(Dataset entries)
_ _ _ _ _ _ _

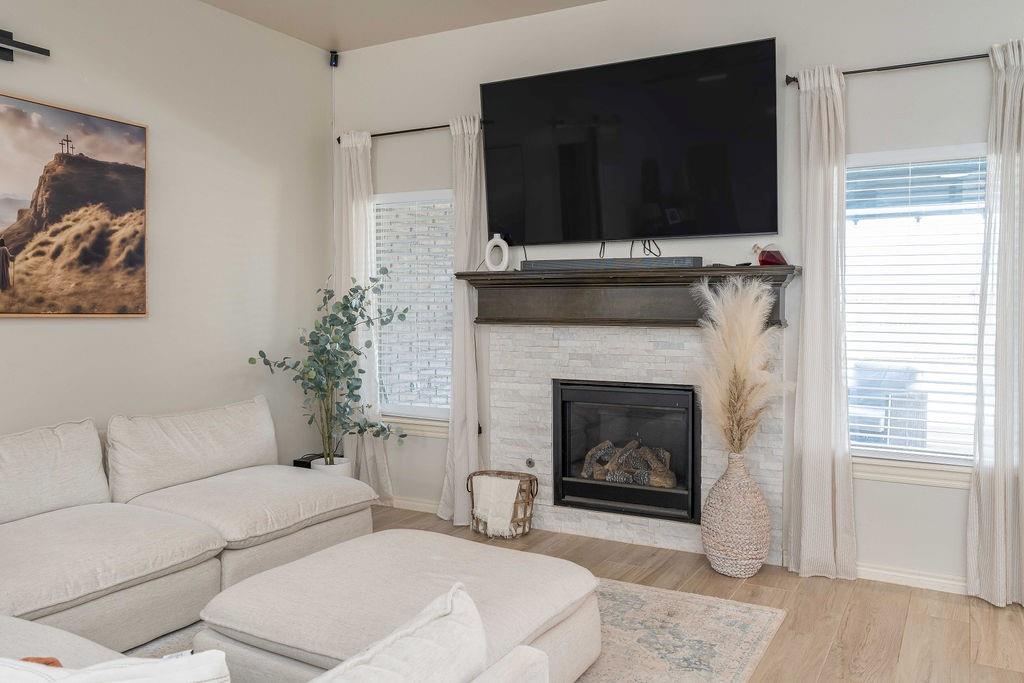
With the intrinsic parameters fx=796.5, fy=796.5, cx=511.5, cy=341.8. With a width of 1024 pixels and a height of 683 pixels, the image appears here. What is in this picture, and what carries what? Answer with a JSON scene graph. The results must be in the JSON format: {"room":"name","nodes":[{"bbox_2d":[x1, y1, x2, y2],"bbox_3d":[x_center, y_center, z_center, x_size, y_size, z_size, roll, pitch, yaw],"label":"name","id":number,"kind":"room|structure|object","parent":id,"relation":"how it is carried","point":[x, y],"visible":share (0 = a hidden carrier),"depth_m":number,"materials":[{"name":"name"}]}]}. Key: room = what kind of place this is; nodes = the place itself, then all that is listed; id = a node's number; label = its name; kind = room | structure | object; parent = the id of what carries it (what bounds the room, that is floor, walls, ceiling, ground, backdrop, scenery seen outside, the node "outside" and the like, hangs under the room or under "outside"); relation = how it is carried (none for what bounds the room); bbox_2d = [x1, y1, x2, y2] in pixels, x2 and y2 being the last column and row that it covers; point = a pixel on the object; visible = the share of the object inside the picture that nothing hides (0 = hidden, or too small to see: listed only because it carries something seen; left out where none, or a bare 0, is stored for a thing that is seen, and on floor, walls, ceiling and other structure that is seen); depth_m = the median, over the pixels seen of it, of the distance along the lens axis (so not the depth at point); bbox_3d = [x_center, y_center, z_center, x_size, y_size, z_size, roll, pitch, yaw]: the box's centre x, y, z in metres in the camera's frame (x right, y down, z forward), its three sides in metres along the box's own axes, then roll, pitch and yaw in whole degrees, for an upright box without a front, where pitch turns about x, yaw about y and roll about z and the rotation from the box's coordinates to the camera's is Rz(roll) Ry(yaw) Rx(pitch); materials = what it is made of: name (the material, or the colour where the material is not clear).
{"room":"living room","nodes":[
{"label":"living room","id":0,"kind":"room"},
{"bbox_2d":[0,0,332,499],"bbox_3d":[-2.816,-0.310,2.687,0.154,3.077,6.419,1,3,29],"label":"left wall","id":1,"kind":"structure","parent":0,"point":[39,333],"depth_m":4.42,"materials":[{"name":"paint"}]},
{"bbox_2d":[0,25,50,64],"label":"picture light","id":2,"kind":"object","parent":1,"relation":"attached to","point":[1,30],"visible":0.99,"depth_m":3.54,"materials":[{"name":"black metal"}]},
{"bbox_2d":[0,86,148,319],"bbox_3d":[-2.274,-0.608,3.550,0.036,0.987,1.482,1,3,29],"label":"painting","id":3,"kind":"object","parent":1,"relation":"attached to","point":[73,281],"visible":0.99,"depth_m":3.80},
{"bbox_2d":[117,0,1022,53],"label":"ceiling","id":4,"kind":"structure","parent":0,"point":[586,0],"depth_m":4.70,"materials":[{"name":"beige paint"}]},
{"bbox_2d":[291,502,1023,682],"bbox_3d":[-0.414,1.303,1.518,5.842,0.101,6.840,1,3,29],"label":"floor","id":5,"kind":"structure","parent":0,"point":[826,680],"depth_m":3.41,"materials":[{"name":"brown wood"}]},
{"bbox_2d":[0,401,575,682],"bbox_3d":[-1.193,0.776,2.397,3.340,0.811,3.038,1,3,29],"label":"sectional sofa","id":6,"kind":"object","parent":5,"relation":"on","point":[59,640],"visible":0.93,"depth_m":2.95,"materials":[{"name":"fabric"}]},
{"bbox_2d":[17,655,63,668],"bbox_3d":[-1.129,0.770,1.712,0.307,0.134,0.275,-1,3,-18],"label":"orange pillow","id":7,"kind":"object","parent":6,"relation":"on","point":[29,658],"visible":0.17,"depth_m":1.80,"materials":[{"name":"fabric"}]},
{"bbox_2d":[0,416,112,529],"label":"back cushion","id":8,"kind":"object","parent":6,"relation":"on","point":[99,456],"visible":0.94,"depth_m":3.38,"materials":[{"name":"fabric"}]},
{"bbox_2d":[0,649,233,682],"bbox_3d":[-0.803,0.691,1.335,0.673,0.369,0.293,0,3,-6],"label":"throw pillow","id":9,"kind":"object","parent":6,"relation":"on","point":[35,666],"visible":0.91,"depth_m":1.32,"materials":[{"name":"white fabric"}]},
{"bbox_2d":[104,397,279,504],"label":"back cushion","id":10,"kind":"object","parent":6,"relation":"on","point":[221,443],"visible":0.96,"depth_m":3.88,"materials":[{"name":"fabric"}]},
{"bbox_2d":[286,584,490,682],"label":"throw pillow","id":11,"kind":"object","parent":6,"relation":"on","point":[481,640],"visible":0.93,"depth_m":1.59,"materials":[{"name":"white fabric"}]},
{"bbox_2d":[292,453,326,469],"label":"black box","id":12,"kind":"object","parent":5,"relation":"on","point":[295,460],"visible":0.18,"depth_m":5.19,"materials":[{"name":"black plastic"}]},
{"bbox_2d":[310,455,353,477],"bbox_3d":[-1.136,0.908,5.035,0.268,0.329,0.264,1,3,29],"label":"plant pot","id":13,"kind":"object","parent":5,"relation":"on","point":[343,466],"visible":0.26,"depth_m":4.95,"materials":[{"name":"white ceramic"}]},
{"bbox_2d":[249,270,410,466],"bbox_3d":[-1.059,0.195,4.783,0.846,1.246,0.740,-2,3,-33],"label":"potted plant","id":14,"kind":"object","parent":13,"relation":"in","point":[357,353],"visible":0.96,"depth_m":4.77,"materials":[{"name":"green plant"}]},
{"bbox_2d":[116,575,782,682],"bbox_3d":[-0.583,1.191,2.723,2.487,0.011,3.004,1,3,29],"label":"rug","id":15,"kind":"object","parent":5,"relation":"on","point":[656,602],"visible":0.25,"depth_m":3.13,"materials":[{"name":"beige carpet"}]},
{"bbox_2d":[199,530,601,682],"bbox_3d":[-0.333,0.973,2.774,1.116,0.381,1.043,1,3,29],"label":"ottoman","id":16,"kind":"object","parent":15,"relation":"on","point":[279,570],"visible":0.76,"depth_m":2.55,"materials":[{"name":"beige fabric"}]},
{"bbox_2d":[467,469,538,539],"bbox_3d":[-0.050,0.935,4.601,0.397,0.343,0.319,1,3,29],"label":"wicker basket","id":17,"kind":"object","parent":5,"relation":"on","point":[532,492],"visible":0.57,"depth_m":4.51,"materials":[{"name":"brown wicker"}]},
{"bbox_2d":[470,475,521,537],"bbox_3d":[-0.063,0.932,4.593,0.296,0.268,0.232,1,3,29],"label":"throw blanket","id":18,"kind":"object","parent":17,"relation":"in","point":[489,520],"visible":0.95,"depth_m":4.51,"materials":[{"name":"fabric"}]},
{"bbox_2d":[701,450,772,578],"bbox_3d":[1.107,0.834,3.929,0.333,0.615,0.333,1,3,29],"label":"woven vase","id":19,"kind":"object","parent":5,"relation":"on","point":[752,484],"visible":0.97,"depth_m":3.82,"materials":[{"name":"beige wicker"}]},
{"bbox_2d":[691,273,790,454],"bbox_3d":[1.114,0.176,3.873,0.580,0.914,0.486,1,3,29],"label":"pampas grass","id":20,"kind":"structure","parent":19,"relation":"in","point":[746,353],"depth_m":3.83,"materials":[{"name":"beige plant"}]},
{"bbox_2d":[328,0,1023,607],"bbox_3d":[1.082,-0.384,4.210,5.312,3.018,0.158,1,3,29],"label":"back wall","id":21,"kind":"structure","parent":0,"point":[926,96],"depth_m":4.02,"materials":[{"name":"paint"}]},
{"bbox_2d":[328,50,339,67],"bbox_3d":[-1.181,-1.876,5.288,0.061,0.102,0.066,-1,3,-18],"label":"security camera","id":22,"kind":"object","parent":21,"relation":"attached to","point":[335,58],"visible":0.94,"depth_m":5.27,"materials":[{"name":"black plastic"}]},
{"bbox_2d":[334,119,483,143],"bbox_3d":[-0.616,-1.316,4.984,1.176,0.054,0.113,1,3,29],"label":"curtain rod","id":23,"kind":"object","parent":21,"relation":"attached to","point":[397,132],"visible":0.66,"depth_m":4.96,"materials":[{"name":"black metal"}]},
{"bbox_2d":[333,132,390,501],"bbox_3d":[-1.005,-0.147,5.181,0.428,2.446,0.120,1,3,29],"label":"curtain","id":24,"kind":"object","parent":23,"relation":"hanging from","point":[363,267],"visible":0.73,"depth_m":5.17,"materials":[{"name":"white fabric"}]},
{"bbox_2d":[439,114,484,525],"bbox_3d":[-0.295,-0.132,4.772,0.307,2.471,0.150,1,3,29],"label":"curtain","id":25,"kind":"object","parent":23,"relation":"hanging from","point":[467,427],"visible":0.89,"depth_m":4.77,"materials":[{"name":"fabric"}]},
{"bbox_2d":[370,189,453,431],"bbox_3d":[-0.611,-0.187,5.160,0.868,1.541,0.150,1,3,29],"label":"left window","id":26,"kind":"structure","parent":21,"relation":"in","point":[439,413],"depth_m":5.18,"materials":[{"name":"white glass"}]},
{"bbox_2d":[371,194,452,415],"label":"window blind","id":27,"kind":"object","parent":26,"relation":"attached to","point":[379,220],"visible":0.63,"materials":[{"name":"white plastic"}]},
{"bbox_2d":[388,495,439,513],"bbox_3d":[-0.736,1.048,5.199,1.278,0.083,0.016,1,3,29],"label":"baseboard","id":28,"kind":"structure","parent":21,"relation":"attached to","point":[407,502],"depth_m":5.14,"materials":[{"name":"white paint"}]},
{"bbox_2d":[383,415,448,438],"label":"window sill","id":29,"kind":"structure","parent":21,"relation":"attached to","point":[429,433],"depth_m":5.09,"materials":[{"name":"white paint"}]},
{"bbox_2d":[461,263,795,325],"bbox_3d":[0.559,-0.244,4.318,1.859,0.301,0.270,1,3,29],"label":"mantel","id":30,"kind":"object","parent":21,"relation":"attached to","point":[465,275],"visible":0.89,"depth_m":4.27,"materials":[{"name":"brown wood"}]},
{"bbox_2d":[484,233,510,271],"bbox_3d":[-0.086,-0.516,4.608,0.143,0.227,0.075,1,3,29],"label":"white vase","id":31,"kind":"object","parent":30,"relation":"on","point":[489,243],"visible":0.99,"depth_m":4.58,"materials":[{"name":"white ceramic"}]},
{"bbox_2d":[523,255,701,271],"bbox_3d":[0.514,-0.415,4.266,0.978,0.063,0.115,1,3,29],"label":"soundbar","id":32,"kind":"object","parent":30,"relation":"on","point":[588,265],"visible":0.84,"depth_m":4.19,"materials":[{"name":"black plastic"}]},
{"bbox_2d":[752,243,787,266],"bbox_3d":[1.266,-0.428,3.921,0.140,0.133,0.146,-1,3,-27],"label":"red ornament","id":33,"kind":"object","parent":30,"relation":"on","point":[766,259],"visible":0.84,"depth_m":3.88,"materials":[{"name":"red glass"}]},
{"bbox_2d":[479,37,778,244],"bbox_3d":[0.580,-1.005,4.274,1.624,0.956,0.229,1,3,29],"label":"television","id":34,"kind":"object","parent":21,"relation":"attached to","point":[570,74],"visible":0.99,"depth_m":4.16,"materials":[{"name":"black glass"}]},
{"bbox_2d":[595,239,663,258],"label":"cables","id":35,"kind":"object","parent":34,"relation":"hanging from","point":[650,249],"visible":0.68,"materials":[{"name":"black plastic"}]},
{"bbox_2d":[491,321,783,563],"bbox_3d":[0.641,0.514,4.460,1.697,1.208,0.089,1,3,29],"label":"fireplace","id":36,"kind":"object","parent":21,"relation":"attached to","point":[536,393],"visible":0.69,"depth_m":4.46,"materials":[{"name":"white stone"}]},
{"bbox_2d":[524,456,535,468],"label":"gas valve","id":37,"kind":"object","parent":36,"relation":"attached to","point":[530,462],"visible":0.97,"depth_m":4.71,"materials":[{"name":"silver metal"}]},
{"bbox_2d":[550,378,701,526],"bbox_3d":[0.713,0.600,4.591,0.895,0.727,0.453,1,3,29],"label":"fireplace insert","id":38,"kind":"object","parent":36,"relation":"in","point":[564,407],"visible":0.92,"depth_m":4.49,"materials":[{"name":"black glass"}]},
{"bbox_2d":[579,439,675,488],"bbox_3d":[0.717,0.705,4.685,0.626,0.259,0.225,1,3,29],"label":"fireplace log set","id":39,"kind":"object","parent":38,"relation":"in","point":[588,474],"visible":0.65,"depth_m":4.63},
{"bbox_2d":[785,42,1023,87],"bbox_3d":[1.925,-1.263,3.566,1.296,0.055,0.125,1,3,29],"label":"curtain rod","id":40,"kind":"object","parent":21,"relation":"attached to","point":[864,70],"visible":0.64,"depth_m":3.60,"materials":[{"name":"black metal"}]},
{"bbox_2d":[786,63,857,580],"bbox_3d":[1.462,-0.082,3.779,0.318,2.446,0.136,1,3,29],"label":"curtain","id":41,"kind":"object","parent":40,"relation":"hanging from","point":[814,110],"visible":0.98,"depth_m":3.78,"materials":[{"name":"fabric"}]},
{"bbox_2d":[967,34,1023,611],"bbox_3d":[2.176,-0.075,3.393,0.406,2.461,0.133,1,3,29],"label":"curtain","id":42,"kind":"object","parent":40,"relation":"hanging from","point":[1002,524],"visible":0.99,"depth_m":3.44,"materials":[{"name":"white fabric"}]},
{"bbox_2d":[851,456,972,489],"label":"window sill","id":43,"kind":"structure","parent":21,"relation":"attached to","point":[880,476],"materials":[{"name":"beige paint"}]},
{"bbox_2d":[841,146,988,480],"bbox_3d":[1.954,-0.126,3.784,0.973,1.536,0.151,1,3,29],"label":"right window","id":44,"kind":"structure","parent":21,"relation":"in","point":[982,162],"depth_m":3.82,"materials":[{"name":"white glass"}]},
{"bbox_2d":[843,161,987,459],"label":"window blind","id":45,"kind":"object","parent":44,"relation":"attached to","point":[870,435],"visible":0.63,"depth_m":3.74,"materials":[{"name":"white plastic"}]},
{"bbox_2d":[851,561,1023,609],"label":"baseboard","id":46,"kind":"structure","parent":21,"relation":"attached to","point":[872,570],"depth_m":3.77,"materials":[{"name":"white paint"}]},
{"label":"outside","id":47,"kind":"structure","parent":0,"visible":0},
{"label":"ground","id":48,"kind":"structure","parent":47,"visible":0},
{"bbox_2d":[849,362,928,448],"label":"outdoor chair","id":49,"kind":"object","parent":48,"relation":"on","point":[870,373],"visible":0.48,"depth_m":5.51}
]}

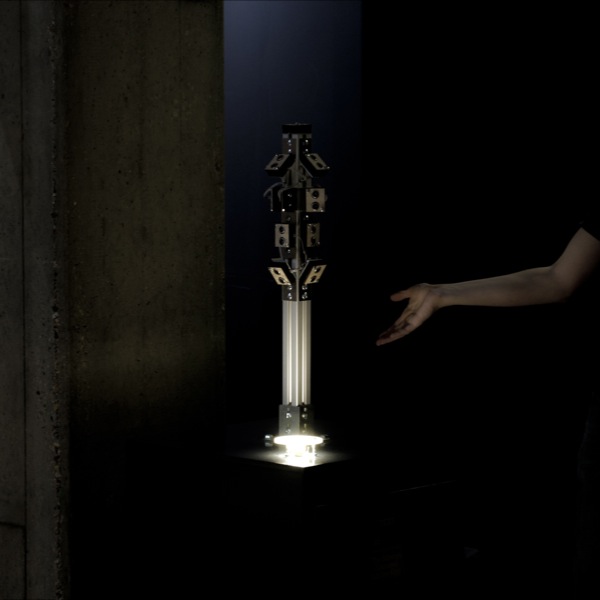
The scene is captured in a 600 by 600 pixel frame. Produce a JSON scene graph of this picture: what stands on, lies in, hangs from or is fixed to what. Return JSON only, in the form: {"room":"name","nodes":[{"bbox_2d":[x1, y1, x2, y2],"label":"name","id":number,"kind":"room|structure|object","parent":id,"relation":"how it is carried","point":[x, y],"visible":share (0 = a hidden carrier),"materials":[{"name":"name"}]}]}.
{"room":"museum","nodes":[
{"label":"museum","id":0,"kind":"room"},
{"bbox_2d":[0,0,224,599],"label":"concrete wall","id":1,"kind":"structure","parent":0,"point":[220,221],"materials":[{"name":"grey concrete"}]},
{"bbox_2d":[226,0,599,575],"label":"dark wall","id":2,"kind":"structure","parent":0,"point":[490,16],"materials":[{"name":"black"}]},
{"label":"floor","id":3,"kind":"structure","parent":0,"visible":0},
{"bbox_2d":[125,417,465,599],"label":"black pedestal","id":4,"kind":"object","parent":3,"relation":"on","point":[250,468],"visible":0.95,"materials":[{"name":"black"}]},
{"bbox_2d":[261,122,330,444],"label":"sculpture","id":5,"kind":"object","parent":4,"relation":"on","point":[297,289],"visible":0.97,"materials":[{"name":"metal"}]},
{"bbox_2d":[267,434,326,459],"label":"light","id":6,"kind":"object","parent":4,"relation":"on","point":[286,436],"visible":0.94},
{"bbox_2d":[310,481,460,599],"label":"metal panel","id":7,"kind":"object","parent":4,"relation":"attached to","point":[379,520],"visible":0.96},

_ _ _ _ _ _ _

## [WHAT TO DO]
Nothing should appear in the answer except the lines from the one containing "The scene is" to the end of the data above, reproduced exactly.

## [FINAL ANSWER]
The scene is captured in a 600 by 600 pixel frame. Produce a JSON scene graph of this picture: what stands on, lies in, hangs from or is fixed to what. Return JSON only, in the form: {"room":"name","nodes":[{"bbox_2d":[x1, y1, x2, y2],"label":"name","id":number,"kind":"room|structure|object","parent":id,"relation":"how it is carried","point":[x, y],"visible":share (0 = a hidden carrier),"materials":[{"name":"name"}]}]}.
{"room":"museum","nodes":[
{"label":"museum","id":0,"kind":"room"},
{"bbox_2d":[0,0,224,599],"label":"concrete wall","id":1,"kind":"structure","parent":0,"point":[220,221],"materials":[{"name":"grey concrete"}]},
{"bbox_2d":[226,0,599,575],"label":"dark wall","id":2,"kind":"structure","parent":0,"point":[490,16],"materials":[{"name":"black"}]},
{"label":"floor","id":3,"kind":"structure","parent":0,"visible":0},
{"bbox_2d":[125,417,465,599],"label":"black pedestal","id":4,"kind":"object","parent":3,"relation":"on","point":[250,468],"visible":0.95,"materials":[{"name":"black"}]},
{"bbox_2d":[261,122,330,444],"label":"sculpture","id":5,"kind":"object","parent":4,"relation":"on","point":[297,289],"visible":0.97,"materials":[{"name":"metal"}]},
{"bbox_2d":[267,434,326,459],"label":"light","id":6,"kind":"object","parent":4,"relation":"on","point":[286,436],"visible":0.94},
{"bbox_2d":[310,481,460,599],"label":"metal panel","id":7,"kind":"object","parent":4,"relation":"attached to","point":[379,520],"visible":0.96},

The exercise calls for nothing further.